Just take a look at President Donald Trump's Twitter account, and it's obvious he's got a history with drugmakers—and price-checking is just one of them. After all, he's playing to a crowd that loves to hate pharma.
And this week, he piled on again. Campaign contributions from pharma will not be welcome in his 2020 re-election bid, Trump said at an event focused on drug abuse. And the industry “should be held accountable” for its role in the illicit distribution and marketing of opioids to Americans.
“They didn’t give to my campaign. I don’t want their money,” Trump said during a Wednesday speech at the Rx Heroin and Drug Abuse Summit in Atlanta. “They gave to a lot of other campaigns; that’s the problem. But we are holding them—I couldn’t care less. They’ve got to do what’s right.”
He's never turned pharma's money away before. While Trump is no stranger to blasting Big Pharma in his speeches, the president has collected some cash from the industry, both before and after his election in 2016.
Trump's campaign took in $386,862 in pharma donations, according to the Center for Responsive Politics. That's about a quarter of the $2,664,585 Democratic candidate Hillary Clinton received during the campaign.
And once elected, Trump's inauguration committee received a $1 million check from Pfizer.
Shortly after benefitting from pharma's contributions, Trump went on to blast the industry for routine price hikes and aggressive litigation with would-be competitors, saying companies were "getting away with murder" in a January 2017 speech. Despite the tough talk, when the Trump administration unveiled its "blueprint" for tackling drug prices last year, one analyst called it "very, very positive" for the industry.
In July 2018, Trump directly blasted Pfizer for a round of price hikes, saying on Twitter the drugmaker "should be ashamed that they have raised drug prices for no reason." Though Pfizer argued back, saying prices changed on just 10% of its portfolio—and some dropped—then-CEO Ian Read publicly agreed to delay those hikes.

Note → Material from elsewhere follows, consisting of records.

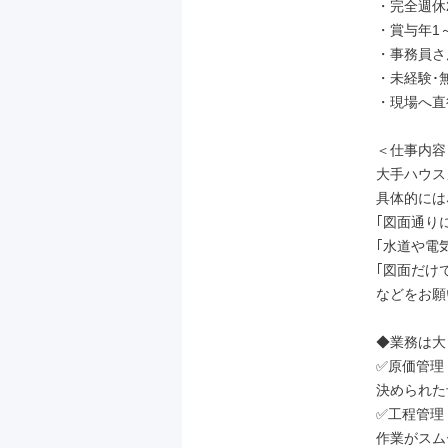
・完全週休
・賞与年1～
・事務員さ
・未経験･無
・現場へ直
＜仕事内容＞
大手ハウス
具体的には､
｢図面通りに
｢水道や電
｢図面だけ
などをお願
◆業務は大
✅原価管理

決められた
✅工程管理

作業がスム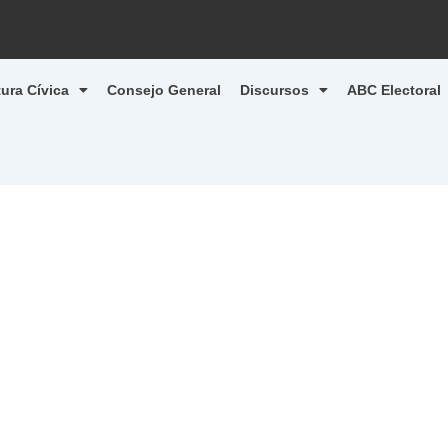
tura Cívica
Consejo General
Discursos
ABC Electoral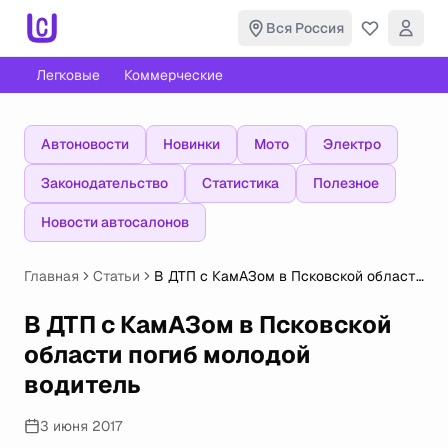
Вся Россия
Легковые
Коммерческие
Автоновости
Новинки
Мото
Электро
Законодательство
Статистика
Полезное
Новости автосалонов
Главная
Статьи
В ДТП с КамАЗом в Псковской области
погиб молодой водитель
В ДТП с КамАЗом в Псковской
области погиб молодой
водитель
3 июня 2017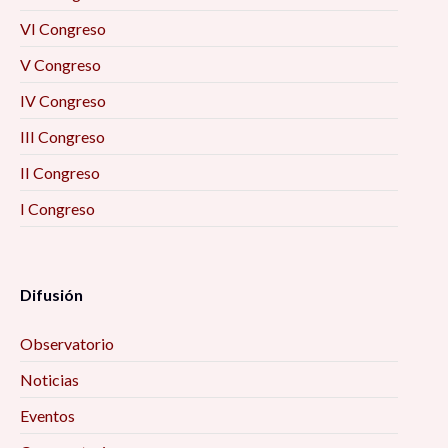
VI Congreso
V Congreso
IV Congreso
III Congreso
II Congreso
I Congreso
Difusión
Observatorio
Noticias
Eventos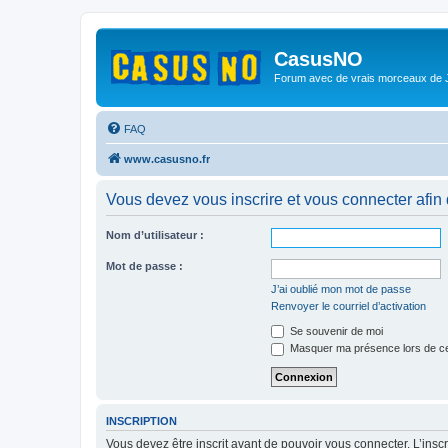
CasusNO
Forum avec de vrais morceaux de
FAQ
www.casusno.fr
Vous devez vous inscrire et vous connecter afin de
Nom d’utilisateur :
Mot de passe :
J’ai oublié mon mot de passe
Renvoyer le courriel d’activation
Se souvenir de moi
Masquer ma présence lors de ce
INSCRIPTION
Vous devez être inscrit avant de pouvoir vous connecter. L’ins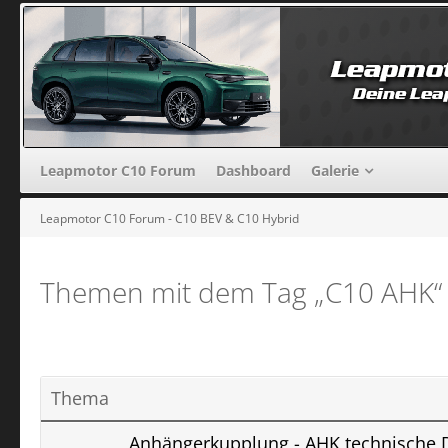
Leapmotor C10 Forum
Dashboard
Galerie
Leapmotor C10 Forum - C10 BEV & C10 Hybrid
Themen mit dem Tag „C10 AHK“
Thema
Anhängerkupplung - AHK technische 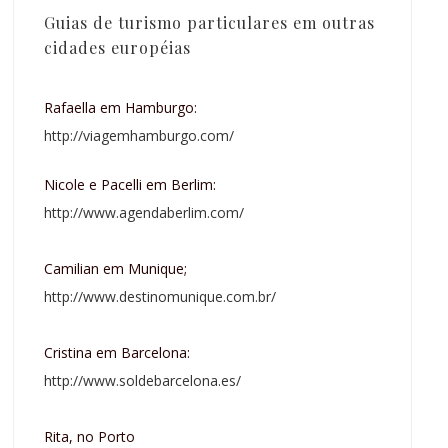
Guias de turismo particulares em outras
cidades européias
Rafaella em Hamburgo:
http://viagemhamburgo.com/
Nicole e Pacelli em Berlim:
http://www.agendaberlim.com/
Camilian em Munique;
http://www.destinomunique.com.br/
Cristina em Barcelona:
http://www.soldebarcelona.es/
Rita, no Porto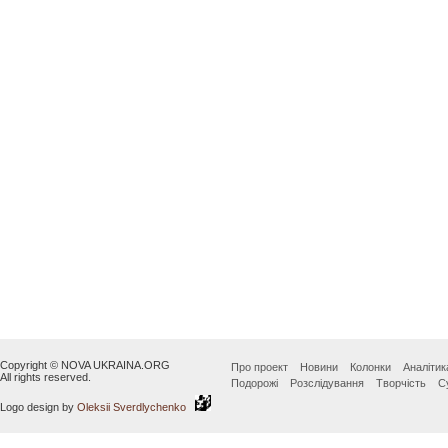
Copyright © NOVA UKRAINA.ORG
Про проект
Новини
Колонки
Аналітик
All rights reserved.
Подорожі
Розслідування
Творчість
С
Logo design by
Oleksii Sverdlychenko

Just as publicly, Read said it would be back to "business as usual," and Pfizer raised prices—as usual—in January.
Lowering the cost of prescription drugs has been a common refrain for the president, who outlined in his office’s 2020 budget proposal Medicare and Medicaid changes aimed at drug spending, plus proposals to ramp up biosimilar competition, a crackdown on regulatory "gaming" and more.
The proposal followed a plan the Trump administration outlined last summer that would lower the cost of prescription drugs while fast-tracking approval of generic and biosim competitors.
On Wednesday, Trump also highlighted a federal lawsuit filed Wednesday against two executives of the Rochester Drug Cooperative (RDC) for the unlawful distribution of oxycodone and fentanyl, and conspiring to defraud the DEA.
The New York federal suit said RDC sales of oxycodone tablets grew 800% from 2012 to 2016 while sales of synthetic opioid fentanyl increased about 2,000% as the nation’s opioid epidemic raged.
Trump highlighted his administration’s role in decreasing opioid prescriptions by one-third during his presidency and applauded the recovery of more than 3.7 million pounds of drugs he said have been turned in during National Prescription Drug Take Back Days.
The most recent data from the Centers for Disease Control showed opioid prescriptions in 2017 dropped to a 10-year low of 58.7 prescriptions per 100, although scripts had been trending downward since 2012.